# [solved] System anlegen

## scurrell

Bin gerade von XP umgestiegen und habe 8 Partionen 1 Terrabyte

Gibt es eine eine Möglichkeit, um meine Dateien in einer Datenbank zu speichern, mit Suchfunktion ?Last edited by scurrell on Sun Mar 23, 2014 9:07 pm; edited 1 time in total

----------

## scurrell

Liebes Forum,

Habe ich irgendetwas falsch gefragt, formuliert oder im falschen Forumbereich gefragt ?

Alles Suchen ergibt immer: 

< Keine Beiträge entsprechen deinen Kriterien. >

Falls es soetwas nicht gibt, könnte ich mir ja zumindest die Sucherei ersparen.

Oder ist es verboten, Usern zu antworten, die offiziell noch nicht begrüßt wurden ? /sarcasm off

 :Crying or Very sad: Last edited by scurrell on Sat Mar 22, 2014 6:16 pm; edited 2 times in total

----------

## l3u

Ich glaube, es weiß einfach nur niemand (incl. mir) etwas mit deiner Frage anzufangen … ich habe keine Ahnung, was du genau meinst/willst … und noch viel, viel verwirrender ist dein anderer Post …

----------

## Christian99

wieso möchtest du denn dateien in einer datenbank speichern? eigentlich sind dateisystem besser dafür geeignet. es gibt aber mysqlfs (oder gab es mal, weiß nicht ob es das noch gibt). damit kann man eine mysqldatenbank als dateisystem anbinden. das ist aber eher dafür gedacht, dass man online datenbanken, die manchmal bei webhostern mit dabei sind, als webstorage nutzen kann. aber lokal ist das wohl nicht nötig/sinnvoll. und auch bei deiner datenmenge halte ich das für keine gute Idee.

— GEZEIGTES MATERIAL —
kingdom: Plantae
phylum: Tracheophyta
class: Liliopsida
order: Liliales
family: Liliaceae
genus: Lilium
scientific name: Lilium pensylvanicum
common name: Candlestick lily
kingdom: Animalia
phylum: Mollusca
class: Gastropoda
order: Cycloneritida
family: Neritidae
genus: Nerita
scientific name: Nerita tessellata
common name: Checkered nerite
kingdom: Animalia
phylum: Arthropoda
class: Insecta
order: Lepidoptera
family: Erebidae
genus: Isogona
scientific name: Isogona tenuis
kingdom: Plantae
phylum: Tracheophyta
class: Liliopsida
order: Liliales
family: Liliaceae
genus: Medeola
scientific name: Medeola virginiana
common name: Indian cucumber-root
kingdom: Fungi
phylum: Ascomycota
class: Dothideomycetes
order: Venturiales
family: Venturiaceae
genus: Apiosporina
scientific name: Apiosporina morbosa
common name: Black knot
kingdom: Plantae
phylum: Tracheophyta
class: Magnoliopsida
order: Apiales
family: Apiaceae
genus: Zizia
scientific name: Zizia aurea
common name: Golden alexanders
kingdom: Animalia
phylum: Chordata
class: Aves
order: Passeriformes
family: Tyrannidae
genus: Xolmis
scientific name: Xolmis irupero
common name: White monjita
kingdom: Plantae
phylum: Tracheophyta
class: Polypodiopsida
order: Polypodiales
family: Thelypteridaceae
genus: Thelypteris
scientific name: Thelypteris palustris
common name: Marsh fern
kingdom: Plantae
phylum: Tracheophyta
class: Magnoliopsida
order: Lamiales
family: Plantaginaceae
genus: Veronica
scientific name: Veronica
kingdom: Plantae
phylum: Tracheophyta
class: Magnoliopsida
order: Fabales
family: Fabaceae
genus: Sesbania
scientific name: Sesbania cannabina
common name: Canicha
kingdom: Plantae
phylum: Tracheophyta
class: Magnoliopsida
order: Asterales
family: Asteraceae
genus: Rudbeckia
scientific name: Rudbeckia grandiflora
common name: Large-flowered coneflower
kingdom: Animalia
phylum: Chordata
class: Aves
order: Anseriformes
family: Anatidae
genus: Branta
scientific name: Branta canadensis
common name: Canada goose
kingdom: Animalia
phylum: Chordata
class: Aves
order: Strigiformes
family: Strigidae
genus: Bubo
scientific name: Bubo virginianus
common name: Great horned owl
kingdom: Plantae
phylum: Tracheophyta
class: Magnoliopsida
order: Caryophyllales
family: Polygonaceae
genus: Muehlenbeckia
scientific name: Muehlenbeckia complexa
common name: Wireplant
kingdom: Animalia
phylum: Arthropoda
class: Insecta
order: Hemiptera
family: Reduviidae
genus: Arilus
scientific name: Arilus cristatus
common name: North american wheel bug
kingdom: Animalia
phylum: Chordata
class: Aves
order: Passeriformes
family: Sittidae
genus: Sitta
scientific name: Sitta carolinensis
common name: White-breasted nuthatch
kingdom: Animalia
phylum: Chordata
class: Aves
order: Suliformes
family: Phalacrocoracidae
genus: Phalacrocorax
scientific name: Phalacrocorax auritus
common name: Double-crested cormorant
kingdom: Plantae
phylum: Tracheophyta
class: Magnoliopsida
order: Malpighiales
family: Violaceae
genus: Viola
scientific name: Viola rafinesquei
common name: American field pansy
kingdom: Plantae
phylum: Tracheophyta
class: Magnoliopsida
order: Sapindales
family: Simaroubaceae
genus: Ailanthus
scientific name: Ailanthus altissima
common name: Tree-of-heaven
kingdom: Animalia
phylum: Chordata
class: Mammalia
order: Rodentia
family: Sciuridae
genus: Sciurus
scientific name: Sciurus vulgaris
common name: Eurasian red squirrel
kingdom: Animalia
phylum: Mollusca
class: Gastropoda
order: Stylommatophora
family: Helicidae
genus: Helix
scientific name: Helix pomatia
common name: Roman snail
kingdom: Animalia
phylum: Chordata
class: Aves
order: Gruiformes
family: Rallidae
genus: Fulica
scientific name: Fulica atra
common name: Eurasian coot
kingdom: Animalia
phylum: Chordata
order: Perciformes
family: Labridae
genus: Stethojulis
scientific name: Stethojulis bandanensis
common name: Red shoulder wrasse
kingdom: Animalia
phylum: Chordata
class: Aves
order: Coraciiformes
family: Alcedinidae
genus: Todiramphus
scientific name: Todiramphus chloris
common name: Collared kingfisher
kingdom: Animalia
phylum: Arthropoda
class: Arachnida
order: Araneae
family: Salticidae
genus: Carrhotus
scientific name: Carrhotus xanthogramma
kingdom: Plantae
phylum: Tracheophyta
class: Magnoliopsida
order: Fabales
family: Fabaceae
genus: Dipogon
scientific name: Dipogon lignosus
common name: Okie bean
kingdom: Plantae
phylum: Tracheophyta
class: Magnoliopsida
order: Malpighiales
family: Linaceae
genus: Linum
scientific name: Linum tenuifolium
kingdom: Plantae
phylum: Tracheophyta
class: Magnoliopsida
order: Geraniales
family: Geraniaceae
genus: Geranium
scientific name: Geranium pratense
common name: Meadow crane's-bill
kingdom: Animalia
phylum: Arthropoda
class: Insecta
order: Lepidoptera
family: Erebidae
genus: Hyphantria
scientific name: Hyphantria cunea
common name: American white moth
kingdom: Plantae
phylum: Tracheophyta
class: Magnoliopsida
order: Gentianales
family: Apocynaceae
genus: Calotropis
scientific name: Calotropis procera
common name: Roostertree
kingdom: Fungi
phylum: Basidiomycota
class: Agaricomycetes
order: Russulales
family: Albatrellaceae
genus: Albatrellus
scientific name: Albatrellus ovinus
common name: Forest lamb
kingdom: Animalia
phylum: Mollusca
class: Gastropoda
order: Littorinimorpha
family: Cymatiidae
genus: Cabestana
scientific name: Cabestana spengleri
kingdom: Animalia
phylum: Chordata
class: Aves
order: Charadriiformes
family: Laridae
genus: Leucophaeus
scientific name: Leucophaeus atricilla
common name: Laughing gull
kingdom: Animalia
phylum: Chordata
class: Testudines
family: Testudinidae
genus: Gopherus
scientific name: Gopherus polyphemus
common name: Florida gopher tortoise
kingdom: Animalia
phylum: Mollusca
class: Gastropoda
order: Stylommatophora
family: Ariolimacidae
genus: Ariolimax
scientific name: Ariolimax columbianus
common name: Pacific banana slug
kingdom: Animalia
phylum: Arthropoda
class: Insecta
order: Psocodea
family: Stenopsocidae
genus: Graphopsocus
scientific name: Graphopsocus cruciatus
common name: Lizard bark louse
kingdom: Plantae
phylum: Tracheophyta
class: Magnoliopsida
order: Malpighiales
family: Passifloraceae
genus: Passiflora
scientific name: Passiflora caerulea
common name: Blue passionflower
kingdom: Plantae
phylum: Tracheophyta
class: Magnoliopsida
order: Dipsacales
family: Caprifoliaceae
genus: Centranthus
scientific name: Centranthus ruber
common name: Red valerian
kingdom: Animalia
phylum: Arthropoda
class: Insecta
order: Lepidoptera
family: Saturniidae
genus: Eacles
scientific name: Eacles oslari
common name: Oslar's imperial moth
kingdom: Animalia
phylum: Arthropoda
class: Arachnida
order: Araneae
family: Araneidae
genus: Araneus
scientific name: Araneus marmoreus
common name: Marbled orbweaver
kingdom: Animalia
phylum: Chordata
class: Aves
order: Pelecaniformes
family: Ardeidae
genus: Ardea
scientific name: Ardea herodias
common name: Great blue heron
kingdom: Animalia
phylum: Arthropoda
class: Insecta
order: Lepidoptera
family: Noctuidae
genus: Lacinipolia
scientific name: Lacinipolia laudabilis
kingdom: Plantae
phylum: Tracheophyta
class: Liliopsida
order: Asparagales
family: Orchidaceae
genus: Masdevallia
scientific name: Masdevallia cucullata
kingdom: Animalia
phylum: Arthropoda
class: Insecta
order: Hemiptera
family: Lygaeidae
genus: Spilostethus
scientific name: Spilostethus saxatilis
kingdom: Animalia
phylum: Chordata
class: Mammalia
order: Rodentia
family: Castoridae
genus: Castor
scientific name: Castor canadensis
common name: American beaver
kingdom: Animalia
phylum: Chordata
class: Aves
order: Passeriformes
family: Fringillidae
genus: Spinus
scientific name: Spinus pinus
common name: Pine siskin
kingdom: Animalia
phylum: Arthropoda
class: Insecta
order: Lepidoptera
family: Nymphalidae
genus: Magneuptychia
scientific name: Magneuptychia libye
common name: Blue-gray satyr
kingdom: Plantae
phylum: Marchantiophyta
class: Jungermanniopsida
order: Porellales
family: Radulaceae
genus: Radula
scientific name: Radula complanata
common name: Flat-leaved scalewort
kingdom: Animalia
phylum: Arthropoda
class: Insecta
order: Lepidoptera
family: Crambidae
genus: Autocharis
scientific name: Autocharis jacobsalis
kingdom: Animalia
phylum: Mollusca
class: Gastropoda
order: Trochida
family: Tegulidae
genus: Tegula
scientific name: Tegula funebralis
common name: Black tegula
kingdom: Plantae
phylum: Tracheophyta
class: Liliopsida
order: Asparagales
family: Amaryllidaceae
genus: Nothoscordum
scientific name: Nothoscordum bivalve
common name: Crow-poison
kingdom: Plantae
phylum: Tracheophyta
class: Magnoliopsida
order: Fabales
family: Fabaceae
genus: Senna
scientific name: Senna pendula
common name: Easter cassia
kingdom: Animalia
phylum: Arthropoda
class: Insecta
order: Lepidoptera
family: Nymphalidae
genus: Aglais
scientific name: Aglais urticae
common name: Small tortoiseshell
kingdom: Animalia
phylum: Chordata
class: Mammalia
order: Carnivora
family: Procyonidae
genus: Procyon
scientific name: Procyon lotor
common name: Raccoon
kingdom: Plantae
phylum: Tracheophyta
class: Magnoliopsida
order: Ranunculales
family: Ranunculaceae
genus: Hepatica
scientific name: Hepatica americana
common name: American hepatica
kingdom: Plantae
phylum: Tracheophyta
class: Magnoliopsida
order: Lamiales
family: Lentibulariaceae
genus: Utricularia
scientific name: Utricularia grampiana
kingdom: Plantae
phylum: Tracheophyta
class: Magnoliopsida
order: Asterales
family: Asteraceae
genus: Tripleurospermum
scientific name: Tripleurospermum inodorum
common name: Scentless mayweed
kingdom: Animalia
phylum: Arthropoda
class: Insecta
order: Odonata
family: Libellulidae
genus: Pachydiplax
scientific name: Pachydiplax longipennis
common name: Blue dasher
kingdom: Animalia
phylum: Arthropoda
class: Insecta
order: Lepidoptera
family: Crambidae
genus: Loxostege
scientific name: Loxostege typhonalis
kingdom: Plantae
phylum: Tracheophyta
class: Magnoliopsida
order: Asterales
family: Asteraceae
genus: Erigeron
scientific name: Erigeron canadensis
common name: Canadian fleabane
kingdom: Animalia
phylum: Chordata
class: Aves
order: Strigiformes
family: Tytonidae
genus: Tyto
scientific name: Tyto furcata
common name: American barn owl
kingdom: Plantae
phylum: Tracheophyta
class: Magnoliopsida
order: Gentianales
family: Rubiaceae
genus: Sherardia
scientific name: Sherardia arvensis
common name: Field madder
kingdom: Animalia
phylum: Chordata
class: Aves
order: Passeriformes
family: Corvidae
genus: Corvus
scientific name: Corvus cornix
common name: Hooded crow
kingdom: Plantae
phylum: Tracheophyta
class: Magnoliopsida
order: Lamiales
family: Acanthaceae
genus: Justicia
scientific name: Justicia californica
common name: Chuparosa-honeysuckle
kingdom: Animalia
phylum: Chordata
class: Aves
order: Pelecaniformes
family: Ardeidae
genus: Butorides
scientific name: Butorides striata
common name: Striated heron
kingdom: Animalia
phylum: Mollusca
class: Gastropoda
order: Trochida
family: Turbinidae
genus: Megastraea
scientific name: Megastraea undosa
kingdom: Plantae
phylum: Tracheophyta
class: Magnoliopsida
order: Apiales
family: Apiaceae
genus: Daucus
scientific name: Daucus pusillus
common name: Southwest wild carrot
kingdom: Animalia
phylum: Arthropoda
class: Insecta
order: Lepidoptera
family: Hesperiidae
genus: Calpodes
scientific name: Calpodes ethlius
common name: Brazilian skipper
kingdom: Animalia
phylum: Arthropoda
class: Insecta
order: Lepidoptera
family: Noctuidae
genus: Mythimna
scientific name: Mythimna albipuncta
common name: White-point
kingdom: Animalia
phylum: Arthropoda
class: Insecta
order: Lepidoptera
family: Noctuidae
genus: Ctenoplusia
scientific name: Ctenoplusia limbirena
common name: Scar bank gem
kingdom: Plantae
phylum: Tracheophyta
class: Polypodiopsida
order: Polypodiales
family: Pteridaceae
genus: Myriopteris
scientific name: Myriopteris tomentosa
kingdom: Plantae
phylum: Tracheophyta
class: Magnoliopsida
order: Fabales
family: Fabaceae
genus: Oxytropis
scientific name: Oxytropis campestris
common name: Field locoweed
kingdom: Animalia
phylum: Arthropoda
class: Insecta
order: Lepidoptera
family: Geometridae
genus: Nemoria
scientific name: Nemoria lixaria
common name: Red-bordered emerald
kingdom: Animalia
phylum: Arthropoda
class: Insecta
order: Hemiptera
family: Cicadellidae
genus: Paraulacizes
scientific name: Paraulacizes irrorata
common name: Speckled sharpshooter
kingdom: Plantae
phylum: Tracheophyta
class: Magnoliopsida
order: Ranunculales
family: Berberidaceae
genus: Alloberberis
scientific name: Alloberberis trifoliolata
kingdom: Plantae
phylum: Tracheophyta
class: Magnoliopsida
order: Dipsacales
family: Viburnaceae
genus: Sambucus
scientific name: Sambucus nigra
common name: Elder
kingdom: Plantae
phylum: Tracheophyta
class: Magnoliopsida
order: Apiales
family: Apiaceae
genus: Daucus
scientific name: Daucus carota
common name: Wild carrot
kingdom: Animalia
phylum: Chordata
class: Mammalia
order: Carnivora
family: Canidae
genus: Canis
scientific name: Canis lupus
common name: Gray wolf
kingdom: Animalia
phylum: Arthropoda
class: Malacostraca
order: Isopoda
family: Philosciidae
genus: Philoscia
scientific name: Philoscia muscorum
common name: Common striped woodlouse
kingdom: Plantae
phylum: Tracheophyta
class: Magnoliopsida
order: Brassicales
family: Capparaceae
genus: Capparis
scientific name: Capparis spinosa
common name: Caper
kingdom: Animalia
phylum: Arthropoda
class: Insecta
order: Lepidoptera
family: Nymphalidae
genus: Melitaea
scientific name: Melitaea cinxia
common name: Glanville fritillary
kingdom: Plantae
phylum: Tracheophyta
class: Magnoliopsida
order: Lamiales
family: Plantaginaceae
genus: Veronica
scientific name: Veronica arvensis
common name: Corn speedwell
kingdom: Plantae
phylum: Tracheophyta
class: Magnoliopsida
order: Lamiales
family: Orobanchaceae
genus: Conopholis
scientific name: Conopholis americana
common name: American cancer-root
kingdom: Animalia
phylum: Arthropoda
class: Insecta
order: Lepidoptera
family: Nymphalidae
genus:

— AUFGABENSTELLUNG —
Ändere im Forenthread die Passage von „Bin gerade von“ bis „Forumbereich gefragt ?“ so, dass „XP“ durch „Vista“ ersetzt ist, und gib sie wieder.

— ANTWORT —
Bin gerade von Vista umgestiegen und habe 8 Partionen 1 Terrabyte

Gibt es eine eine Möglichkeit, um meine Dateien in einer Datenbank zu speichern, mit Suchfunktion ?Last edited by scurrell on Sun Mar 23, 2014 9:07 pm; edited 1 time in total

----------

## scurrell

Liebes Forum,

Habe ich irgendetwas falsch gefragt, formuliert oder im falschen Forumbereich gefragt ?